Best known for her leading role as Betty Suarez on the ABC television series Ugly Betty, actress America Ferrera has come a long way, and her acting roles continue to evolve. Audiences can see her in the first major movie about Mexican-American labor leader Cesar Chavez, 2014's Cesar Chavez: An American Hero, by Diego Luna -- alongside Michael Peña, Rosario Dawson, John Malkovich. 

Like her strong characters, Ferrera is making sure that her voice is heard, but this time it's on a political platform. The Golden Globe and Screen Actors Guild-award-winning actress has become a strong voice in support of immigration reform as Voto Latino's artist coalition co-chair.  

Last week, she stopped by the set of POLITICO in Washington, D.C. to further discuss her stance on comprehensive immigration reform.

"My personal belief is that passing immigration reform is the Civil Rights Movement of our time," Ferrera told POLITICO's Patrick Gavin on Dec. 13.

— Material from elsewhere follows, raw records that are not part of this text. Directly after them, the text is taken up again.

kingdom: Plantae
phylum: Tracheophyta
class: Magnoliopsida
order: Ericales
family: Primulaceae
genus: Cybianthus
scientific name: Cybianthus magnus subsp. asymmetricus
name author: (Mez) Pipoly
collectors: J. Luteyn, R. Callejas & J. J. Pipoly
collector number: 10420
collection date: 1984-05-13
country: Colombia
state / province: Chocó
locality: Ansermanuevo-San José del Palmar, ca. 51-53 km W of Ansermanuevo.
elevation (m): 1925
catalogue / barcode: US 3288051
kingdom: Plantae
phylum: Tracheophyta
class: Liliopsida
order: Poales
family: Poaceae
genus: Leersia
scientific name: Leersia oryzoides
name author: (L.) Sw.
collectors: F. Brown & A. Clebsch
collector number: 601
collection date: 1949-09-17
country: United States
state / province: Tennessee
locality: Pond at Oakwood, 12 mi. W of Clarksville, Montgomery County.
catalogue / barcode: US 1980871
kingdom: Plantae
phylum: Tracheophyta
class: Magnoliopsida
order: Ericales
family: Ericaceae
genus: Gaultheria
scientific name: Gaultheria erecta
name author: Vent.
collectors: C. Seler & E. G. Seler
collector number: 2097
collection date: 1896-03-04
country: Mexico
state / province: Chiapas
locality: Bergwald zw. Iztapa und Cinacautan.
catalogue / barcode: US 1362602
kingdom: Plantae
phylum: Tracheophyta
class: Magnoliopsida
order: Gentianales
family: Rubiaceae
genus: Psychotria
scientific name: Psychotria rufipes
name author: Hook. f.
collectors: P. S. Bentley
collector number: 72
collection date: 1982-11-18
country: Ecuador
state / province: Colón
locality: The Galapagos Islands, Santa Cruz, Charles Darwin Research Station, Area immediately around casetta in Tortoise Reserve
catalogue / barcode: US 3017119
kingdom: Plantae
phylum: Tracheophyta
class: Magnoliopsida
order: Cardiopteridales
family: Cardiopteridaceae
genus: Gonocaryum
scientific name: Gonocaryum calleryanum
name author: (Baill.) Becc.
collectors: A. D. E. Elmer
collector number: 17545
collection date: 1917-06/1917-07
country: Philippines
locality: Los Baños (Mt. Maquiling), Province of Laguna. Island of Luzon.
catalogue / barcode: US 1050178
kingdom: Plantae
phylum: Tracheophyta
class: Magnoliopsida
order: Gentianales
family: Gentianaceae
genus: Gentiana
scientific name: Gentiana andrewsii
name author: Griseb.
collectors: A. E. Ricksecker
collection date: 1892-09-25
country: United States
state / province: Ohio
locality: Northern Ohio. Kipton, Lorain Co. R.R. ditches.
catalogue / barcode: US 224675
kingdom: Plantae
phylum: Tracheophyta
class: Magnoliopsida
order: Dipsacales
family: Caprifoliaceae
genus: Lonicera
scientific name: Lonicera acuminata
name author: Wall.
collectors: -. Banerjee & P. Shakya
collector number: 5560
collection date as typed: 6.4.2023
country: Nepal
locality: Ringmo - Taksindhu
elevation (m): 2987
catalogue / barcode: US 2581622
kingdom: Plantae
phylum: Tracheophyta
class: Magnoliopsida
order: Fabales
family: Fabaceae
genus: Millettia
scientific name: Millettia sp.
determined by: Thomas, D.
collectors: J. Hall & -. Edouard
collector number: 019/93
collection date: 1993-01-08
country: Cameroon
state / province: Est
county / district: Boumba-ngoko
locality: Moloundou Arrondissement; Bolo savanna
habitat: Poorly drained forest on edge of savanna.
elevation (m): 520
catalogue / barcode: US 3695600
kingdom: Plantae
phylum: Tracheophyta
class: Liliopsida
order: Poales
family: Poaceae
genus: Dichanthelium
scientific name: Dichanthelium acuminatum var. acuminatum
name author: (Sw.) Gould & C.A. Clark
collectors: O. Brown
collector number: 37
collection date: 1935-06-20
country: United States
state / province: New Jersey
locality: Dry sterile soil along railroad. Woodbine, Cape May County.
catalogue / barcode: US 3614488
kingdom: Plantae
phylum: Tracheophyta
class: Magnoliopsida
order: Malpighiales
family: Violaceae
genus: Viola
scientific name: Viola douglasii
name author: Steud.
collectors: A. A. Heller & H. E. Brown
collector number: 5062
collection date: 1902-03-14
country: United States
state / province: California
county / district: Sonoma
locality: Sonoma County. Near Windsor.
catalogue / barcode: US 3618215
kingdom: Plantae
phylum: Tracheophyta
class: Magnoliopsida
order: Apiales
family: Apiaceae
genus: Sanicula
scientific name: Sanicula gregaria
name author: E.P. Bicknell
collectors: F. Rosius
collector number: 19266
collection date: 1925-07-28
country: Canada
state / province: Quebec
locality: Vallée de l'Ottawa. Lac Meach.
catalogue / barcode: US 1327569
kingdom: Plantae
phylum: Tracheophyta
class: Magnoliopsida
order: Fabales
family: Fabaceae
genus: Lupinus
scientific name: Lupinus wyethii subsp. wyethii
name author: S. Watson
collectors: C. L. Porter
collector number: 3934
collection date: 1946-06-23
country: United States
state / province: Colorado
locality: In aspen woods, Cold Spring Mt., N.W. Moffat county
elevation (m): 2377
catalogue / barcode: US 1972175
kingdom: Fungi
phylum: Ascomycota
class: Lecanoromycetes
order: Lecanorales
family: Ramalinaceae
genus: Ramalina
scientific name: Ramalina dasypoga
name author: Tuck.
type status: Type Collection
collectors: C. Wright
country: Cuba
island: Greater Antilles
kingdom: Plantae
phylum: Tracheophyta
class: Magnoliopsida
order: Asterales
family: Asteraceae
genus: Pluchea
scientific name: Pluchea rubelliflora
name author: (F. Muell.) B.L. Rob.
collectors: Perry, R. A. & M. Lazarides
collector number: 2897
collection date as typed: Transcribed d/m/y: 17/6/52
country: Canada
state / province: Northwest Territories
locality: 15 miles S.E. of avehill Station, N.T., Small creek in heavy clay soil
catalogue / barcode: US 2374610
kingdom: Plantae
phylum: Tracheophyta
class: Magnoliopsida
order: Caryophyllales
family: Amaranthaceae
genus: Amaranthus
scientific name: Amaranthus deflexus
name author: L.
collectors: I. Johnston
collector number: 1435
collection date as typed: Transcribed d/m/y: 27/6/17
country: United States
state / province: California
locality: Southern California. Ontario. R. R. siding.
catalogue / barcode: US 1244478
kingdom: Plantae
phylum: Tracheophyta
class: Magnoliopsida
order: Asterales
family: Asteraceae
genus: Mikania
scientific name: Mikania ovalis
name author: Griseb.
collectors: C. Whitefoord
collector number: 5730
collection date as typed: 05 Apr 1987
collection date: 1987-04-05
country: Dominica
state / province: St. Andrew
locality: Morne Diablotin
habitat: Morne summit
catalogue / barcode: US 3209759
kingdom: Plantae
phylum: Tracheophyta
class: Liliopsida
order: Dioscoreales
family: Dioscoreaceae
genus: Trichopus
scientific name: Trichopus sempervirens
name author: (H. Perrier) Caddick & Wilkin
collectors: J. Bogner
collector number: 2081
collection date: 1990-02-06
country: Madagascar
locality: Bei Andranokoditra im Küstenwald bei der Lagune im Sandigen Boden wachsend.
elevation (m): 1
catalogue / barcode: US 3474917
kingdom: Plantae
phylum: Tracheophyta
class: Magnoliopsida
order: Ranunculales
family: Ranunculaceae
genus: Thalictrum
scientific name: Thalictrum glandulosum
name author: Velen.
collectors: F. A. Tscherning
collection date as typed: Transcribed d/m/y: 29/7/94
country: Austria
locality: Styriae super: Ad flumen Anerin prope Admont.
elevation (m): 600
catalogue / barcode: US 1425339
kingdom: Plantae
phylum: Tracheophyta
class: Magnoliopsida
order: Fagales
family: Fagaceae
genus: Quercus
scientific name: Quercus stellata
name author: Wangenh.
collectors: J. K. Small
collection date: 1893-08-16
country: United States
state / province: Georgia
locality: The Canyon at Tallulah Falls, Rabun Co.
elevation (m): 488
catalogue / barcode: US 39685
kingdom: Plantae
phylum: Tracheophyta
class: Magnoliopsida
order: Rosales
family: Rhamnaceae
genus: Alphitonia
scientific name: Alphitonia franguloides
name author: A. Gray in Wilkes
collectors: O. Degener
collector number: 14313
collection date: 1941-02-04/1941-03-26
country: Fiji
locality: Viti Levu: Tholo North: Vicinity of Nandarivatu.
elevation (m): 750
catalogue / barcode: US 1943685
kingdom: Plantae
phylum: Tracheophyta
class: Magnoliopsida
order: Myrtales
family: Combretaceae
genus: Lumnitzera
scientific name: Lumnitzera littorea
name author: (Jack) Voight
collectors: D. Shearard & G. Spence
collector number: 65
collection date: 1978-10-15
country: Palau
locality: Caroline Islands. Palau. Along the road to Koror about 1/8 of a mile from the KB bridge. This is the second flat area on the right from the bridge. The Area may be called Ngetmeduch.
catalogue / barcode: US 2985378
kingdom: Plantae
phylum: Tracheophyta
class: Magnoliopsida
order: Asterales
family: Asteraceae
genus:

"Lifting a community of people in this country out of the shadows is the right thing to do. You can't appeal to everyone on that level. I think the facts that are not being well-communicated are the ones about how our country stands to gain so much from passing comprehesive immigration reform -- in terms of economics, in terms of business booming, in terms of ... taking the spirit of the immigration community and letting that be channeled towards making this country great, which is what this country is supposed to be about."

Gavin shifted the focus towards the White House, including the incident where President Obama was heckled about stopping deportations immediately while he faces his lowest approval ratings due to the troublesome healthcare rollout.

"I think the President has come out in strong favor of immigration reform, the truth is there are still roadblocks to it. So, I think the important thing is ... we have the votes to pass this ... so how do we keep pressures on the powers that be to bring this to a vote," she pointed out.

Ferrera also touched upon the end of deportation for families -"who are not criminals"-  that are torn apart and their children are separated from the parents and put into foster care. Not only is that takes a tragic and emotional toll, but it overflows the foster care system as well. "Let's not make it harder for them to take care of their children."

Watch the entire interview with Ferrera on POLITICO.

What is Voto Latino?

"Founded in 2004, Voto Latino is a dynamic and growing non-partisan organization whose civic engagement campaigns have reached an estimated 55 million Latino households nationwide. United by the belief that Latino issues are American issues and American issues are Latino issues, Voto Latino is dedicated to bringing new and diverse voices into the political process by engaging youth, media, technology and celebrities to promote positive change," according to Voto Latino's official website.

"Voto Latino has creatively and effectively used celebrity voices and the latest technology to register more than 120,000 young Latino voters, galvanize Latino youth and their families to be counted in the 2010 Census, and mobilize them to speak out and take action on policies impacting their lives."

Voto Latino tells us why it matters:

  • There are roughly 9 million American Latino youth in the U.S., but only a small fraction vote.
  • 50 percent of all eligible Latino voters are under 40 and 33 percent are between 18 and 34.
  • By 2050, Latino youth are expected to comprise 29 percent of the U.S. youth population.
  • 50,000 American Latinos turn 18 every month.
  • 90 percent of American Latinos under 29 consume information in English.
  • Latinos make up more than 10 percent of the electorate in 11 states: Arizona, California, Colorado, Connecticut, Florida, Idaho, New Jersey, New Mexico, New York, Nevada and Texas.